For instance, even though a Frank Luntz focus group found that the “Hope and the Change” movie was the most effective way for Republicans to appeal to independent voters, Caddell accused the Republican “consultant-lobbyist-establishment complex” of not utilizing the film because “that communication didn’t fit” in their conventional plans to make the consultant class wealthy.
Caddell said Republicans have to go away from a bureaucratic, top-down approach to messaging and outreach and be more imaginative in the future if they do not want to go the way of the Whigs. He said Republicans have been so poor on combating narratives and framing their own messages that minorities -- like Asians -- voted overwhelmingly for Obama despite sharing conservative values because they think Republicans "do not care about minorities."
He said the Republican party needed to be more imaginative -- like promoting education reform against teachers unions as the new battle for civil rights and running against corruption in Washington, which a Breitbart News/Judicial Watch Election Night poll found 85% of voters were concerned about.
“Why are Republicans not the anti-establishment party?,” Caddell asked.
Caddell emphasized a “narrative is a story” that comes over a period of time and “not just a single message.”
He cited Ronald Reagan as someone who knew how to speak to Democrats and “ordinary and common” Americans and bring them over to his side because Reagan had been one of them and came from regular Americans and shared their experiences.
“That is a quality that has been missing a long time in a search for alternative candidate," Caddell said, in reference to Reagan's ability to resonate with blue collar Americans.
He's right. That was the key to Reagan's electoral success.  It wasn't because Reagan was a "cult of personality" figure.
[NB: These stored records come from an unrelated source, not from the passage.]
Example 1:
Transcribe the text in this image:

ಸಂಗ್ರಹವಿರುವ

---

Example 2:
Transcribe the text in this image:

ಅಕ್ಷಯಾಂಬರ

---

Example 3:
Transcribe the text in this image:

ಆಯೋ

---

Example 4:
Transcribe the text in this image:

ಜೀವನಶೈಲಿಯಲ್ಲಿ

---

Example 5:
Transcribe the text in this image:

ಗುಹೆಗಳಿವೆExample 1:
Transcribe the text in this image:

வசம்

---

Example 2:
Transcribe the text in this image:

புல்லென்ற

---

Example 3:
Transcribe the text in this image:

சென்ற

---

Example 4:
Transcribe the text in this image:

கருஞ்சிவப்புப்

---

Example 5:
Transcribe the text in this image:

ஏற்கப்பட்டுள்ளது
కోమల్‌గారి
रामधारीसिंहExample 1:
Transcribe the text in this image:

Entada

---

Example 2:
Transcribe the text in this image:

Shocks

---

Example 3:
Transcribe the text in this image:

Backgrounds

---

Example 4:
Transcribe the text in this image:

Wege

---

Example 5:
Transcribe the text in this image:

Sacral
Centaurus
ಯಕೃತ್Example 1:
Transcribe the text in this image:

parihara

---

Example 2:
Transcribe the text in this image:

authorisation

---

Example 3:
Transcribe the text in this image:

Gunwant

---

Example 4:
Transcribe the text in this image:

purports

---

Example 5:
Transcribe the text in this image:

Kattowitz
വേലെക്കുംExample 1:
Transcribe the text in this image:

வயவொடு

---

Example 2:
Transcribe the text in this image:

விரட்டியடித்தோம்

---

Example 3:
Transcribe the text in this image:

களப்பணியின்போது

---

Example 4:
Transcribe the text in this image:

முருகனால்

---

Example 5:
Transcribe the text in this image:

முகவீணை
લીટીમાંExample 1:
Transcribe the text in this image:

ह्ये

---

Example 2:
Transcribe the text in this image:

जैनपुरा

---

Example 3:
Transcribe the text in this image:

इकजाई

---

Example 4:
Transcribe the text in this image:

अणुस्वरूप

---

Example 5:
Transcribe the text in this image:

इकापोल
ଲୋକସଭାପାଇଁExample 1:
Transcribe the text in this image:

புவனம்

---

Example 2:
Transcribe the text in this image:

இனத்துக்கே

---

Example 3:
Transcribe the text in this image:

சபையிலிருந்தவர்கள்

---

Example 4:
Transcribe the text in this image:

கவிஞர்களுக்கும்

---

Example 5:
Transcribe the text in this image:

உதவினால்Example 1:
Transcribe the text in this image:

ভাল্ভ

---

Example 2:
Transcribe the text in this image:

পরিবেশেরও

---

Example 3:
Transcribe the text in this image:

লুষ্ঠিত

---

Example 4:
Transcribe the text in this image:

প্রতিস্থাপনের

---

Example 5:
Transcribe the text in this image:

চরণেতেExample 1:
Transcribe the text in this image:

It was because Reagan had respect for the everyday American citizen, those who "make the country work." I noted earlier how Reagan warned the GOP could not limit itself to the "country club, big business image" it had, and in many ways went back to with the first George Bush Presidency (1989-1992).
 
But I guess it's hard to understand conservatism and making it relate to Americans of all backgrounds when all that motivates you is the next book you can sell, huh Ann?